§ **ASSIGNMENT**
Work out the count of lines in the material where the string "song" shows up, and reply with it alone.

§ **EXTRACTED ENTRIES**

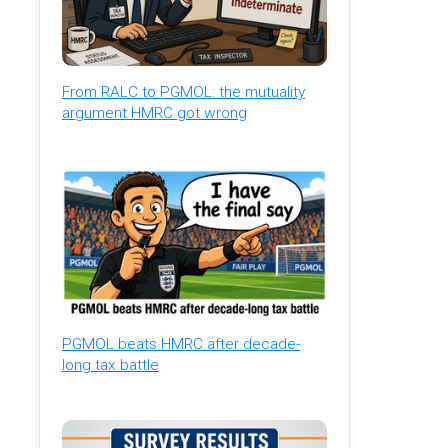
From RALC to PGMOL: the mutuality
argument HMRC got wrong
PGMOL beats HMRC after decade-
long tax battle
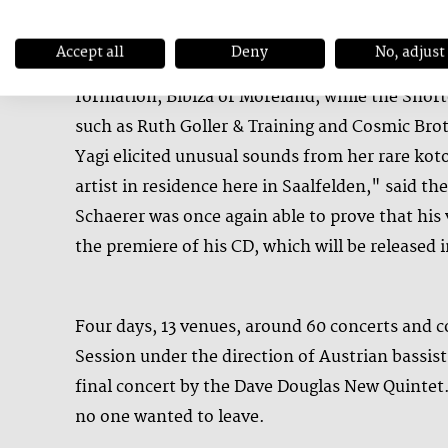
Accept all
Deny
No, adjust
The City Tracks in the Stadtpark were mostly in
formation, Bibiza or Moreland, while the Short
such as Ruth Goller & Training and Cosmic Brothe
Yagi elicited unusual sounds from her rare koto
artist in residence here in Saalfelden," said the
Schaerer was once again able to prove that his 
the premiere of his CD, which will be released
Four days, 13 venues, around 60 concerts and c
Session under the direction of Austrian bassis
final concert by the Dave Douglas New Quintet.
no one wanted to leave.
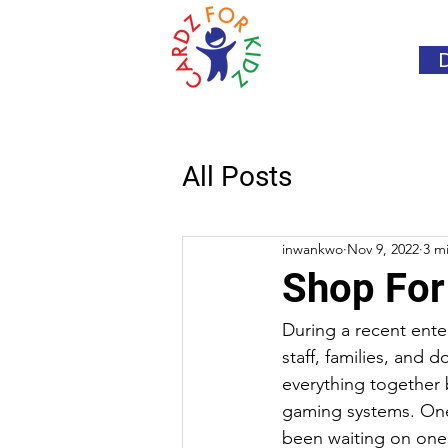
All Posts
inwankwo
Nov 9, 2022
3 m
Shop For
During a recent ente
staff, families, and 
everything together 
gaming systems. On
been waiting on one 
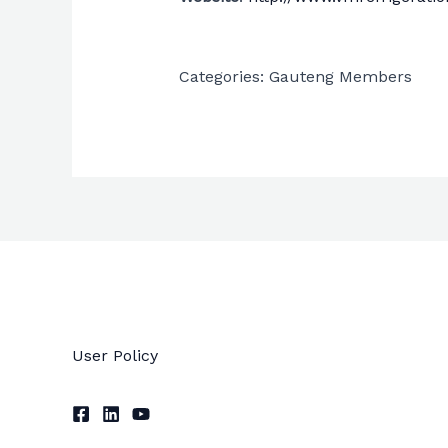
Categories:
Gauteng Members
User Policy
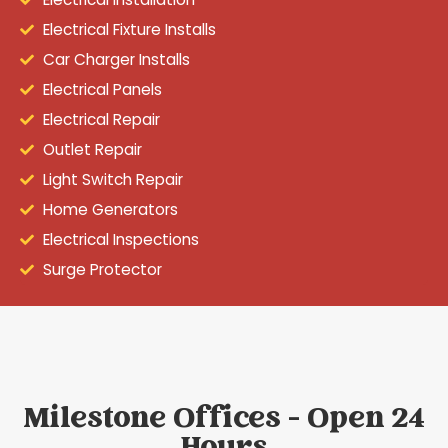
Electrical Fixture Installs
Car Charger Installs
Electrical Panels
Electrical Repair
Outlet Repair
Light Switch Repair
Home Generators
Electrical Inspections
Surge Protector
Milestone Offices - Open 24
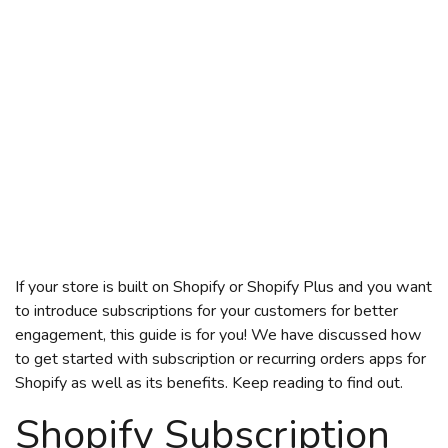
If your store is built on Shopify or Shopify Plus and you want
to introduce subscriptions for your customers for better
engagement, this guide is for you! We have discussed how
to get started with
subscription
or recurring orders
apps for
Shopify
as well as its benefits. Keep reading to find out.
Shopify Subscription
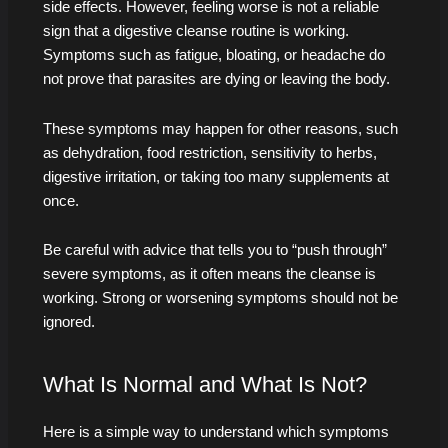
side effects. However, feeling worse is not a reliable
sign that a digestive cleanse routine is working.
Symptoms such as fatigue, bloating, or headache do
not prove that parasites are dying or leaving the body.
These symptoms may happen for other reasons, such
as dehydration, food restriction, sensitivity to herbs,
digestive irritation, or taking too many supplements at
once.
Be careful with advice that tells you to “push through”
severe symptoms, as it often means the cleanse is
working. Strong or worsening symptoms should not be
ignored.
What Is Normal and What Is Not?
Here is a simple way to understand which symptoms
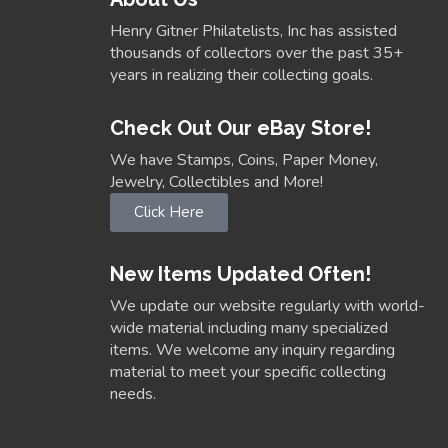
Henry Gitner Philatelists, Inc has assisted
thousands of collectors over the past 35+
years in realizing their collecting goals.
Check Out Our eBay Store!
We have Stamps, Coins, Paper Money,
Jewelry, Collectibles and More!
Click Here
New Items Updated Often!
We update our website regularly with world-
wide material including many specialized
items. We welcome any inquiry regarding
material to meet your specific collecting
needs.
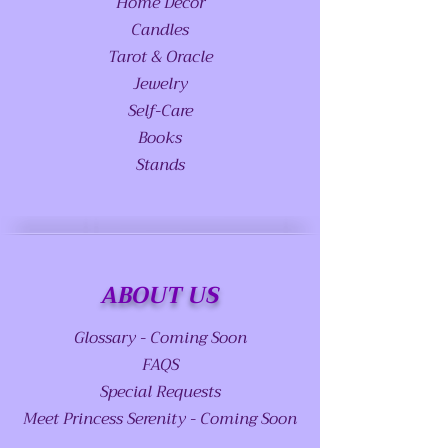
Home Decor
Candles
Tarot & Oracle
Jewelry
Self-Care
Books
Stands
ABOUT US
Glossary - Coming Soon
FAQS
Special Requests
Meet Princess Serenity - Coming Soon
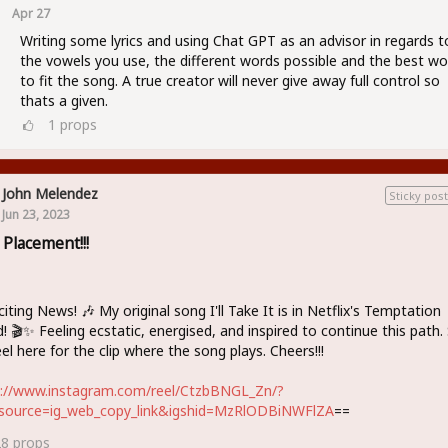
Apr 27
Writing some lyrics and using Chat GPT as an advisor in regards t
the vowels you use, the different words possible and the best wo
to fit the song. A true creator will never give away full control so
thats a given.
1
props
John Melendez
Sticky post
Jun 23, 2023
 Placement!!!
citing News! 🎶 My original song I'll Take It is in Netflix's Temptation
d! 🎬✨ Feeling ecstatic, energised, and inspired to continue this path.
el here for the clip where the song plays. Cheers!!!
s://www.instagram.com/reel/CtzbBNGL_Zn/?
source=ig_web_copy_link&igshid=MzRlODBiNWFlZA
==
28
props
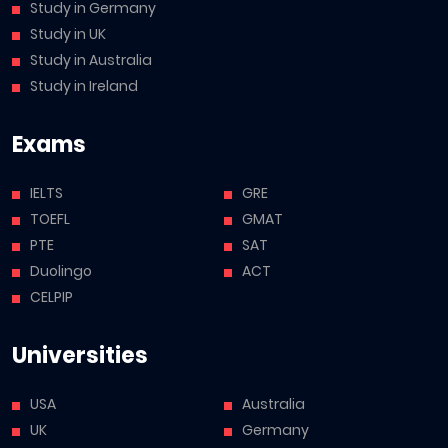
Study in Germany
Study in UK
Study in Australia
Study in Ireland
Exams
IELTS
GRE
TOEFL
GMAT
PTE
SAT
Duolingo
ACT
CELPIP
Universities
USA
Australia
UK
Germany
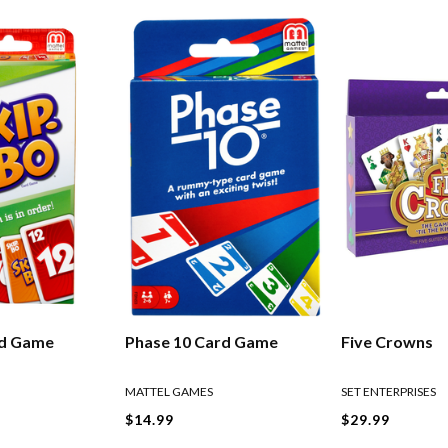
rd Game
Phase 10 Card Game
Five Crowns
MATTEL GAMES
SET ENTERPRISES
$14.99
$29.99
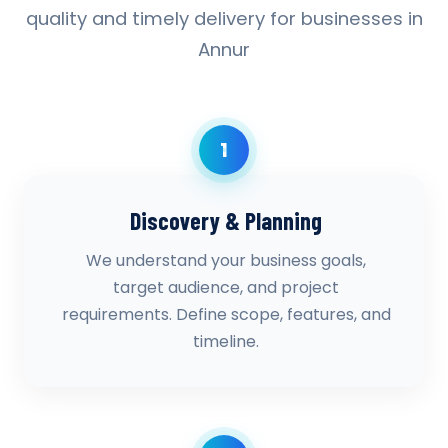
quality and timely delivery for businesses in
Annur
1
Discovery & Planning
We understand your business goals,
target audience, and project
requirements. Define scope, features, and
timeline.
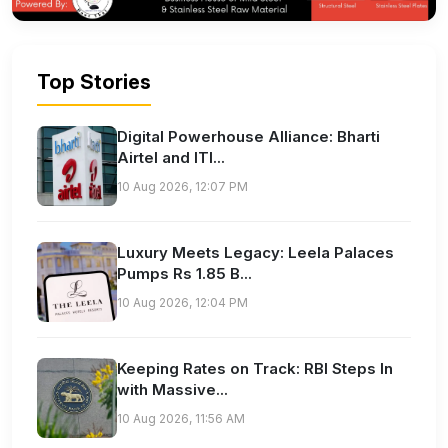
Top Stories
Digital Powerhouse Alliance: Bharti
Airtel and ITI...
10 Aug 2026, 12:07 PM
Luxury Meets Legacy: Leela Palaces
Pumps Rs 1.85 B...
10 Aug 2026, 12:04 PM
Keeping Rates on Track: RBI Steps In
with Massive...
10 Aug 2026, 11:56 AM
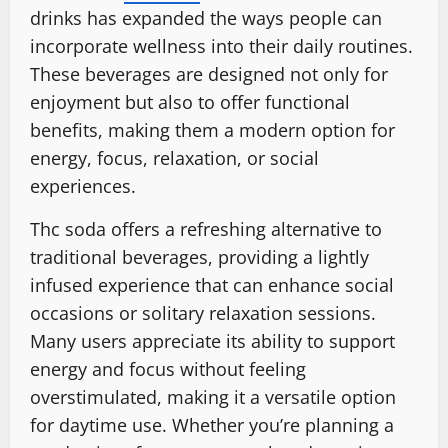
drinks has expanded the ways people can
incorporate wellness into their daily routines.
These beverages are designed not only for
enjoyment but also to offer functional
benefits, making them a modern option for
energy, focus, relaxation, or social
experiences.
Thc soda offers a refreshing alternative to
traditional beverages, providing a lightly
infused experience that can enhance social
occasions or solitary relaxation sessions.
Many users appreciate its ability to support
energy and focus without feeling
overstimulated, making it a versatile option
for daytime use. Whether you’re planning a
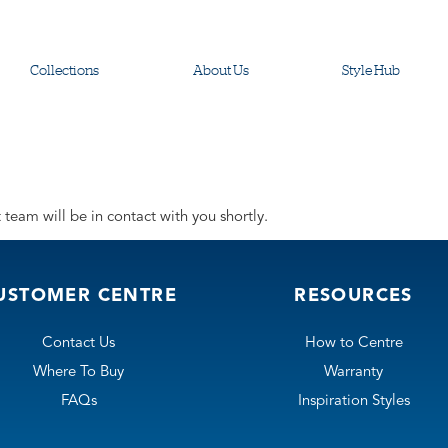
Collections
About Us
Style Hub
team will be in contact with you shortly.
USTOMER CENTRE
RESOURCES
Contact Us
How to Centre
Where To Buy
Warranty
FAQs
Inspiration Styles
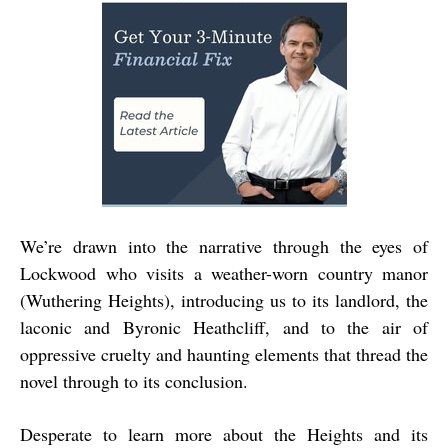
We’re drawn into the narrative through the eyes of
Lockwood who visits a weather-worn country manor
(Wuthering Heights), introducing us to its landlord, the
laconic and Byronic Heathcliff, and to the air of
oppressive cruelty and haunting elements that thread the
novel through to its conclusion.
Desperate to learn more about the Heights and its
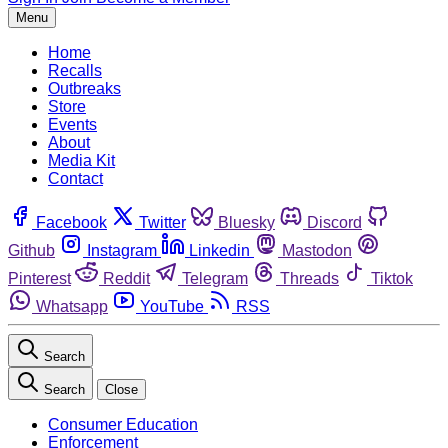
Menu
Home
Recalls
Outbreaks
Store
Events
About
Media Kit
Contact
Facebook
Twitter
Bluesky
Discord
Github
Instagram
Linkedin
Mastodon
Pinterest
Reddit
Telegram
Threads
Tiktok
Whatsapp
YouTube
RSS
Search
Search
Close
Consumer Education
Enforcement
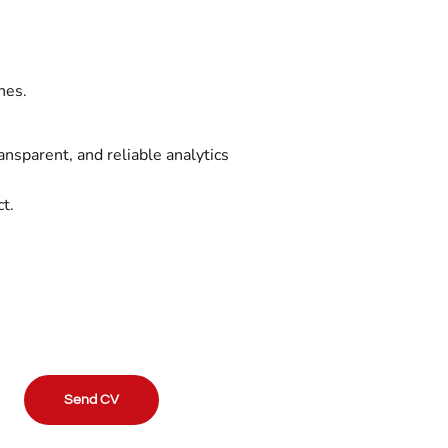
.
nes.
ransparent, and reliable analytics
t.
Send CV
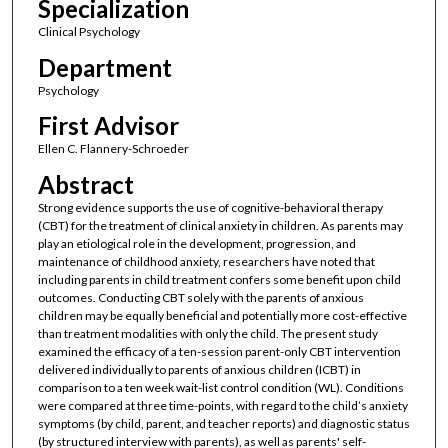
Specialization
Clinical Psychology
Department
Psychology
First Advisor
Ellen C. Flannery-Schroeder
Abstract
Strong evidence supports the use of cognitive-behavioral therapy
(CBT) for the treatment of clinical anxiety in children. As parents may
play an etiological role in the development, progression, and
maintenance of childhood anxiety, researchers have noted that
including parents in child treatment confers some benefit upon child
outcomes. Conducting CBT solely with the parents of anxious
children may be equally beneficial and potentially more cost-effective
than treatment modalities with only the child. The present study
examined the efficacy of a ten-session parent-only CBT intervention
delivered individually to parents of anxious children (ICBT) in
comparison to a ten week wait-list control condition (WL). Conditions
were compared at three time-points, with regard to the child’s anxiety
symptoms (by child, parent, and teacher reports) and diagnostic status
(by structured interview with parents), as well as parents' self-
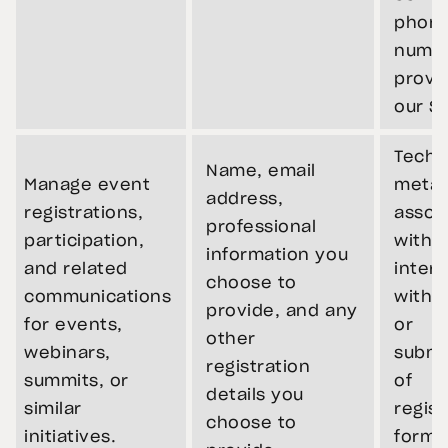
phon
numb
provi
our Si
Techn
Name, email
Manage event
metad
address,
registrations,
assoc
professional
participation,
with 
information you
and related
intera
choose to
communications
with t
provide, and any
for events,
or
other
webinars,
submi
registration
summits, or
of
details you
similar
regist
choose to
initiatives.
forms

§ **WRITTEN RESPONSE**
3